Various panelists referred to Italy – such as for example the chief economist of the KFW Dr. Zeuner who pointed to the fact that Italy at present is in difficult situation. Enrico Letta, former Prime Minister of Italy, in a keynote spoke about a certain “integration fatigue”. Asked about what had happened in Italy and about the reason why Italy, which was once the most pro-European, is where it is now, he said: “If you take the results of the Italian elections in March and the French elections (49% in France voted for the populists; in Italy 49% voted for the populists) we had a Euro crisis and sovereign debt crisis with a tremendous impact on youth unemployment, producing ‘social fatigue’ and a migrant crisis, which brought about a mix of anti- establishment mood.” He also remarked that in Italy Euro funds were used to “cover expenses” rather than for investments. “We need to think in investment terms, which is why Meseberg was important!” Letta said. He further remarked that “Germany didn’t pay any euro for Italy.” “The key is how to invest at a European level.”
Christian Sewing, the new chairman of the Deutsche Bank AG, underlined that — faced with new geostrategic challenges and war “we need a sense of urgency, and that strengthening Europe is key. What we need is a real vision how to compete. We need to bring out a vision in the young people, who don’t know what Europe stands for. What is the interest of people in Europe? Having a job, security, migration, health and healthy environment. Hence you need a vision that unites the people.” Pierre Heilbronn , Vice President ERBD, pointed during the discussion to a missing link in Meseberg, namely that aside security, Euro and Migration the missing link is a “European Marshall plan for Africa and the Mideast that is capable to build bridges.” While Dr. Norbert Roettgen (MDB) spoke about the need to create a “group of the willing” on the issue of migration. And the need to have a strategic vision vis- a -vis China and Russia.

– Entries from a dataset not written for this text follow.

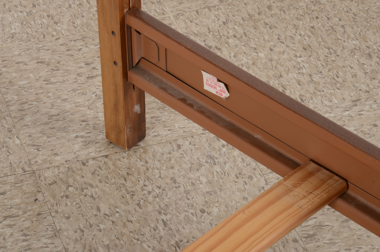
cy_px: 126
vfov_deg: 8.7
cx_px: 190
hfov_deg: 13.1
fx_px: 1659
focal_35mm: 158
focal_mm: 105
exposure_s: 1/125
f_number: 18
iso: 160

Looking at the conference in the context of the chaotic debate in Germany focussed on the the question how to handle migration, the words of German President F.W.Steinmeier should serve as guideline not only for the political class in Germany and Europe, but also for the bankers and economists that were present in Frankfurt. He essentially called for “reason” to prevail in the political debate. “Why should we demand reason in the political debate when on the highest political level in Germany and within the government we see a lack of restraint and reason?” he asked. His call for “reason” to prevail is important in the search for a Grand European design , that is based on a new industrial policy, a regulated banking union, development and social development based on solidarity and justice.